“C’est rien, c’était juste un cauchemar. On va te mettre le matelas dans notre chambre”. Mon père prend le matelas dans la cave, l’installe au pied de leur lit. Je suis bien, il ne peut plus rien se passer, les monstres sont loin. Un jour les monstres s’en vont et ne reviennent plus. Nuit, peur, plaisir.
Enfant, à la maison, les occasions d’inviter un copain à passer une nuit dans ma chambre sont rares. Parfois, après avoir insisté un peu plus et promis d’être sage, un “Bon très bien : Allez chercher le matelas à la cave ! ” scellait l’accord conclu avec ma mère. Un très bon copain d’école, un voisin plus apprécié que les autres à ce moment-là se retrouvait donc sur le matelas au pied de mon lit. Rires, chuchotements, secrets, nuit blanche.
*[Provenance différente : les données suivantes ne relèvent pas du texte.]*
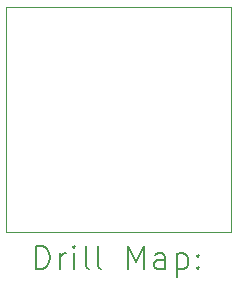
<source format=gbr>
%FSLAX45Y45*%
G04 Gerber Fmt 4.5, Leading zero omitted, Abs format (unit mm)*
G04 Created by KiCad (PCBNEW (6.0.2-0)) date 2022-08-03 13:24:26*
%MOMM*%
%LPD*%
G01*
G04 APERTURE LIST*
%TA.AperFunction,Profile*%
%ADD10C,0.100000*%
%TD*%
%ADD11C,0.200000*%
G04 APERTURE END LIST*
D10*
X9047000Y-10952000D02*
X10953000Y-10952000D01*
X10953000Y-10952000D02*
X10953000Y-9047000D01*
X10953000Y-9047000D02*
X9047000Y-9047000D01*
X9047000Y-9047000D02*
X9047000Y-10952000D01*
D11*
X9299619Y-11267476D02*
X9299619Y-11067476D01*
X9347238Y-11067476D01*
X9375810Y-11077000D01*
X9394857Y-11096048D01*
X9404381Y-11115095D01*
X9413905Y-11153190D01*
X9413905Y-11181762D01*
X9404381Y-11219857D01*
X9394857Y-11238905D01*
X9375810Y-11257952D01*
X9347238Y-11267476D01*
X9299619Y-11267476D01*
X9499619Y-11267476D02*
X9499619Y-11134143D01*
X9499619Y-11172238D02*
X9509143Y-11153190D01*
X9518667Y-11143667D01*
X9537714Y-11134143D01*
X9556762Y-11134143D01*
X9623429Y-11267476D02*
X9623429Y-11134143D01*
X9623429Y-11067476D02*
X9613905Y-11077000D01*
X9623429Y-11086524D01*
X9632952Y-11077000D01*
X9623429Y-11067476D01*
X9623429Y-11086524D01*
X9747238Y-11267476D02*
X9728190Y-11257952D01*
X9718667Y-11238905D01*
X9718667Y-11067476D01*
X9852000Y-11267476D02*
X9832952Y-11257952D01*
X9823429Y-11238905D01*
X9823429Y-11067476D01*
X10080571Y-11267476D02*
X10080571Y-11067476D01*
X10147238Y-11210333D01*
X10213905Y-11067476D01*
X10213905Y-11267476D01*
X10394857Y-11267476D02*
X10394857Y-11162714D01*
X10385333Y-11143667D01*
X10366286Y-11134143D01*
X10328190Y-11134143D01*
X10309143Y-11143667D01*
X10394857Y-11257952D02*
X10375810Y-11267476D01*
X10328190Y-11267476D01*
X10309143Y-11257952D01*
X10299619Y-11238905D01*
X10299619Y-11219857D01*
X10309143Y-11200809D01*
X10328190Y-11191286D01*
X10375810Y-11191286D01*
X10394857Y-11181762D01*
X10490095Y-11134143D02*
X10490095Y-11334143D01*
X10490095Y-11143667D02*
X10509143Y-11134143D01*
X10547238Y-11134143D01*
X10566286Y-11143667D01*
X10575810Y-11153190D01*
X10585333Y-11172238D01*
X10585333Y-11229381D01*
X10575810Y-11248428D01*
X10566286Y-11257952D01*
X10547238Y-11267476D01*
X10509143Y-11267476D01*
X10490095Y-11257952D01*
X10671048Y-11248428D02*
X10680571Y-11257952D01*
X10671048Y-11267476D01*
X10661524Y-11257952D01*
X10671048Y-11248428D01*
X10671048Y-11267476D01*
X10671048Y-11143667D02*
X10680571Y-11153190D01*
X10671048Y-11162714D01*
X10661524Y-11153190D01*
X10671048Y-11143667D01*
X10671048Y-11162714D01*
M02*

</source>
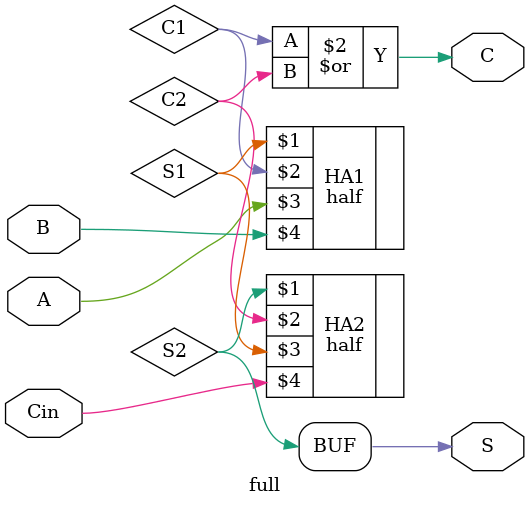
<source format=v>
`include "../9.half_adder/half_adder_gpt.v"

module full (
  output reg S,
  output reg C,
  input A,
  input B,
  input Cin
);
  
  // Instantiate two half adders
  half HA1(S1, C1, A, B);
  half HA2(S2, C2, S1, Cin);

  // Logic to compute sum and carry
  always @* begin
    S = S2;          // Sum output is the sum from the second half adder
    C = C1 | C2;     // Carry output is the OR of the carries from both half adders
  end

endmodule

</source>
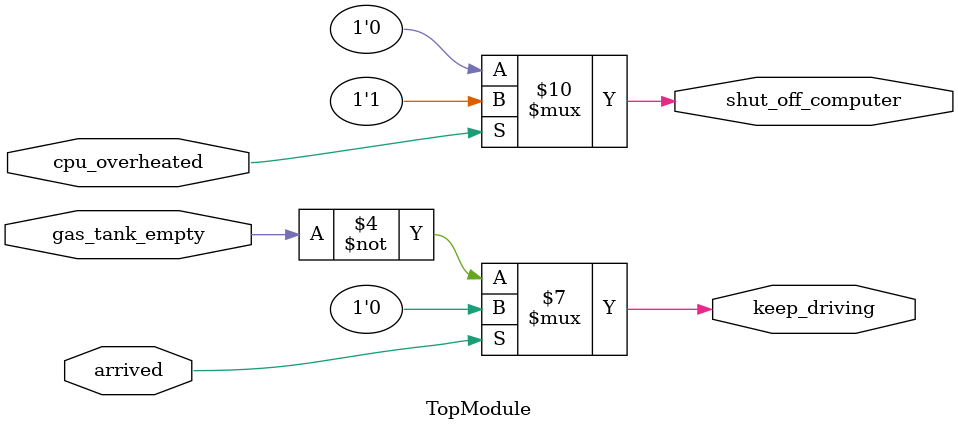
<source format=sv>
module TopModule (
    input logic cpu_overheated,      // Assumed single-bit, active-high
    output logic shut_off_computer,   // Initial state and active level defined
    input logic arrived,             // Assumed single-bit, active-high
    input logic gas_tank_empty,      // Assumed single-bit, active-high
    output logic keep_driving         // Initial state and active level defined
);

// Initial values for outputs to ensure known state upon startup
initial begin
    shut_off_computer = 1'b0;       // Assume inactive state is '0'
    keep_driving = 1'b0;            // Assume inactive state is '0'
end

// Combinational logic for shutting off the computer
always @(*) begin
    if (cpu_overheated)
        shut_off_computer = 1'b1;   // Active-high signal
    else
        shut_off_computer = 1'b0;   // Ensure clear inactive state
end

// Combinational logic for keeping the car driving
always @(*) begin
    if (~arrived)
        keep_driving = ~gas_tank_empty; // Drive only if not arrived and gas is not empty
    else
        keep_driving = 1'b0;        // Stop driving if arrived
end

endmodule
</source>
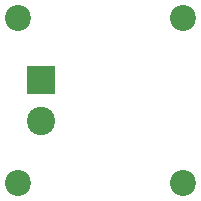
<source format=gbs>
G04 #@! TF.GenerationSoftware,KiCad,Pcbnew,6.0.10+dfsg-1~bpo11+1*
G04 #@! TF.CreationDate,2023-02-10T23:45:53+00:00*
G04 #@! TF.ProjectId,kicad-automation-test,6b696361-642d-4617-9574-6f6d6174696f,rev?*
G04 #@! TF.SameCoordinates,Original*
G04 #@! TF.FileFunction,Soldermask,Bot*
G04 #@! TF.FilePolarity,Negative*
%FSLAX46Y46*%
G04 Gerber Fmt 4.6, Leading zero omitted, Abs format (unit mm)*
G04 Created by KiCad (PCBNEW 6.0.10+dfsg-1~bpo11+1) date 2023-02-10 23:45:53*
%MOMM*%
%LPD*%
G01*
G04 APERTURE LIST*
%ADD10R,2.400000X2.400000*%
%ADD11C,2.400000*%
%ADD12C,2.200000*%
G04 APERTURE END LIST*
D10*
X136000000Y-88250000D03*
D11*
X136000000Y-91750000D03*
D12*
X148000000Y-83000000D03*
X148000000Y-97000000D03*
X134000000Y-83000000D03*
X134000000Y-97000000D03*
M02*

</source>
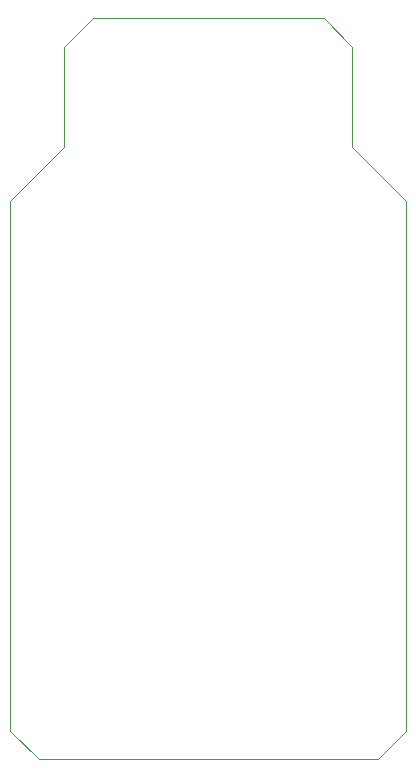
<source format=gbr>
G04 #@! TF.GenerationSoftware,KiCad,Pcbnew,(5.1.4)-1*
G04 #@! TF.CreationDate,2020-03-23T23:33:49-05:00*
G04 #@! TF.ProjectId,ExOneMicrorocessor,45784f6e-654d-4696-9372-6f726f636573,rev?*
G04 #@! TF.SameCoordinates,Original*
G04 #@! TF.FileFunction,Profile,NP*
%FSLAX46Y46*%
G04 Gerber Fmt 4.6, Leading zero omitted, Abs format (unit mm)*
G04 Created by KiCad (PCBNEW (5.1.4)-1) date 2020-03-23 23:33:49*
%MOMM*%
%LPD*%
G04 APERTURE LIST*
%ADD10C,0.050000*%
G04 APERTURE END LIST*
D10*
X138379200Y-124891800D02*
X138379200Y-80060800D01*
X140792200Y-127304800D02*
X169494200Y-127304800D01*
X171907200Y-124891800D02*
X171907200Y-80060800D01*
X142951200Y-66979800D02*
X142951200Y-75488800D01*
X145364200Y-64566800D02*
X164922200Y-64566800D01*
X167335200Y-66979800D02*
X167335200Y-75488800D01*
X145364200Y-64566800D02*
X142951200Y-66979800D01*
X164922200Y-64566800D02*
X167335200Y-66979800D01*
X171907200Y-124891800D02*
X169494200Y-127304800D01*
X138379200Y-124891800D02*
X140792200Y-127304800D01*
X138379200Y-80060800D02*
X142951200Y-75488800D01*
X171907200Y-80060800D02*
X167335200Y-75488800D01*
M02*

</source>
Plus tard, jeune homme, mon lit devenant trop étroit pour deux, sortir ce matelas maladroitement de sous mon lit deviendra vite une sorte de préliminaire rituel pour mieux cacher la gène partagée d’avant l’amour. Regards, silence, mystère, après-midi.
Un ami de mes parents y a dormi quelques semaines au moment de son divorce, odeur de tabac froid le matin dans le salon.
Mon grand-père aussi quand ma grand-mère était à l’hôpital, après leur accident. Je comprends en l’écrivant maintenant qu’il ne devait sûrement pas beaucoup dormir.
Moi, l’été, seul, dans le salon, mes parents sont loin, pour ne pas être dans ma chambre qui est au fond de la maison et j’ai peur. La télé reste allumée toute la nuit. La boucle est bouclée.